● **Problem to work on**
Please transcribe all of the entries exactly, leaving out any images.
· · · · · · ·
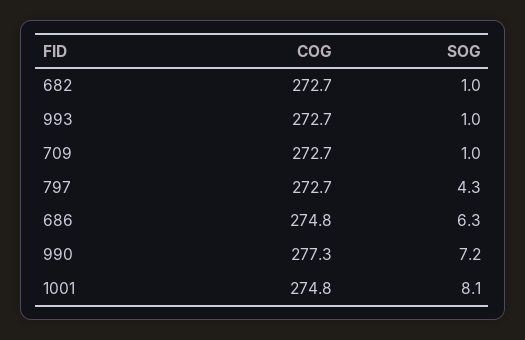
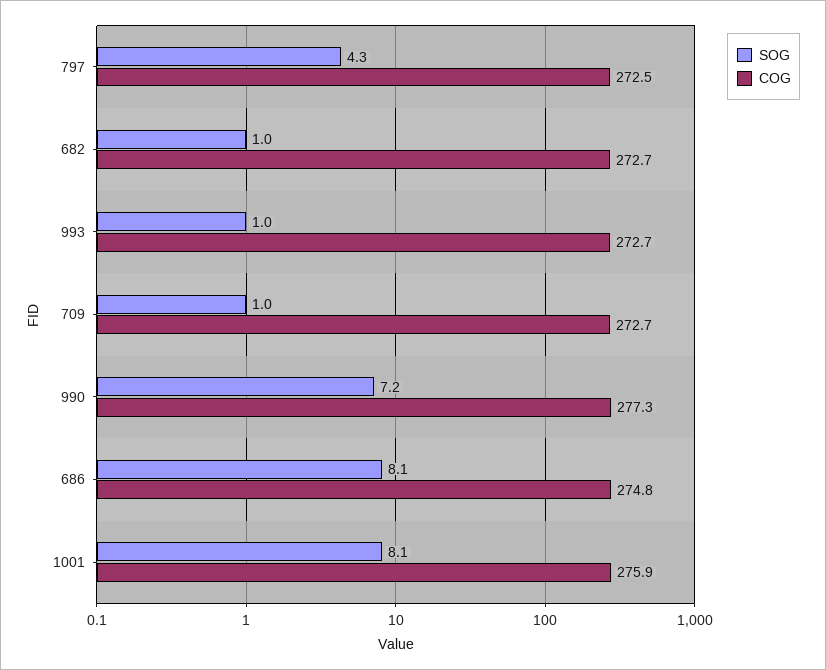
  {
    "COG": {
      "682": 272.7,
      "993": 272.7,
      "709": 272.7,
-     "797": 272.7,
+     "797": 272.5,
      "686": 274.8,
      "990": 277.3,
-     "1001": 274.8
+     "1001": 275.9
    },
    "SOG": {
      "682": 1,
      "993": 1,
      "709": 1,
      "797": 4.3,
-     "686": 6.3,
+     "686": 8.1,
      "990": 7.2,
      "1001": 8.1
    }
  }

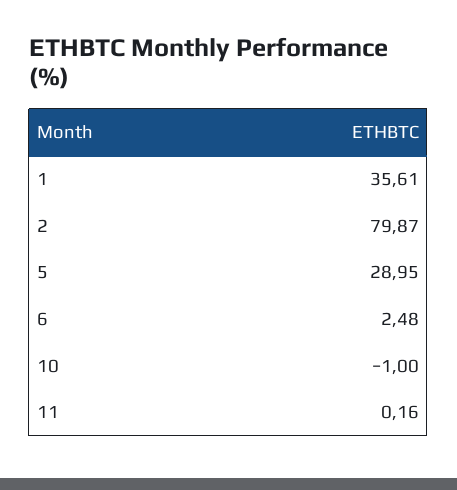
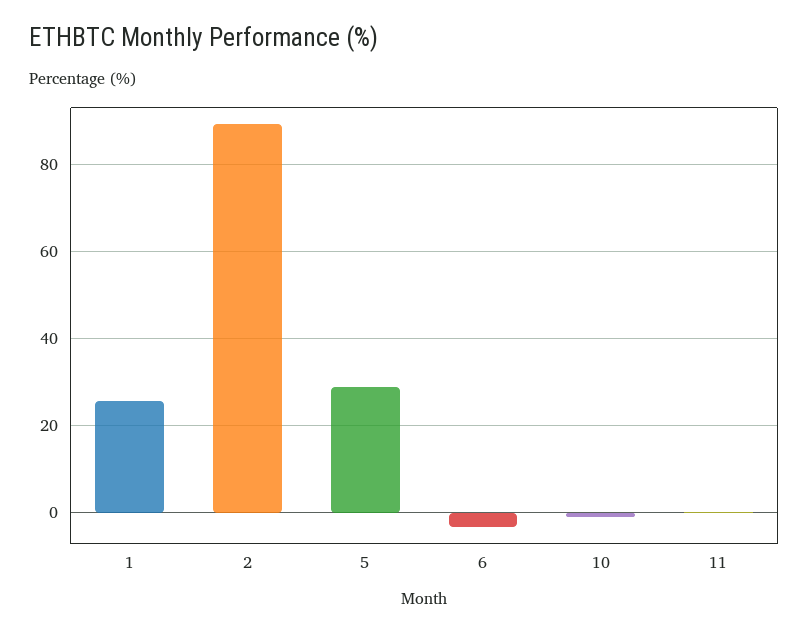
  {
-   "1": 35.61,
+   "1": 26,
-   "2": 79.87,
+   "2": 90,
    "5": 28.95,
-   "6": 2.48,
+   "6": -4,
    "10": -1,
    "11": 0.16
  }

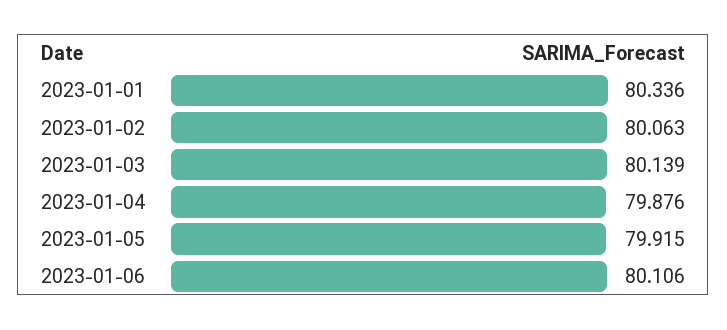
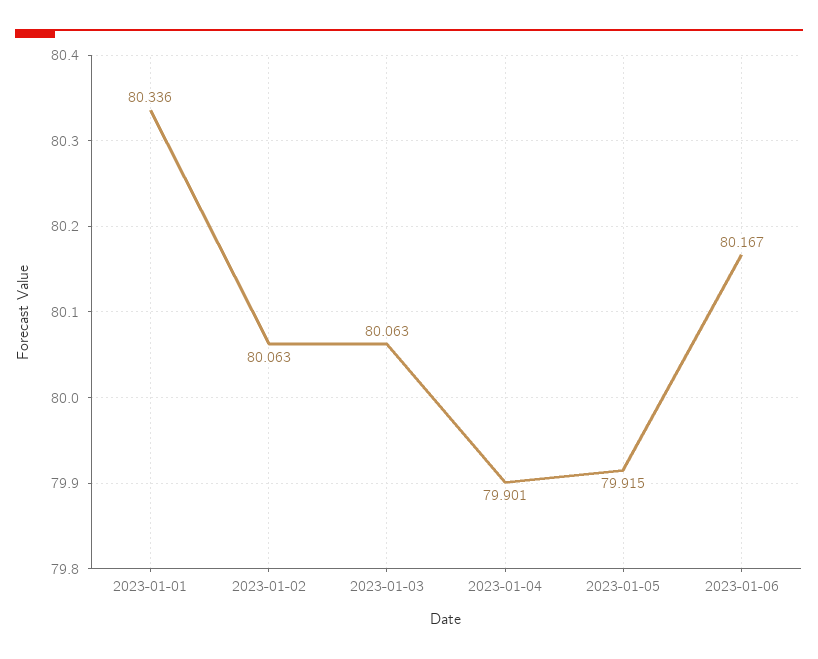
  {
    "2023-01-01": 80.336,
    "2023-01-02": 80.063,
-   "2023-01-03": 80.139,
+   "2023-01-03": 80.063,
-   "2023-01-04": 79.876,
+   "2023-01-04": 79.901,
    "2023-01-05": 79.915,
-   "2023-01-06": 80.106
+   "2023-01-06": 80.167
  }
· · · · · · ·
● **Completed task**
  {
    "COG": {
      "682": 272.7,
      "993": 272.7,
      "709": 272.7,
-     "797": 272.7,
+     "797": 272.5,
      "686": 274.8,
      "990": 277.3,
-     "1001": 274.8
+     "1001": 275.9
    },
    "SOG": {
      "682": 1,
      "993": 1,
      "709": 1,
      "797": 4.3,
-     "686": 6.3,
+     "686": 8.1,
      "990": 7.2,
      "1001": 8.1
    }
  }

  {
-   "1": 35.61,
+   "1": 26,
-   "2": 79.87,
+   "2": 90,
    "5": 28.95,
-   "6": 2.48,
+   "6": -4,
    "10": -1,
    "11": 0.16
  }

  {
    "2023-01-01": 80.336,
    "2023-01-02": 80.063,
-   "2023-01-03": 80.139,
+   "2023-01-03": 80.063,
-   "2023-01-04": 79.876,
+   "2023-01-04": 79.901,
    "2023-01-05": 79.915,
-   "2023-01-06": 80.106
+   "2023-01-06": 80.167
  }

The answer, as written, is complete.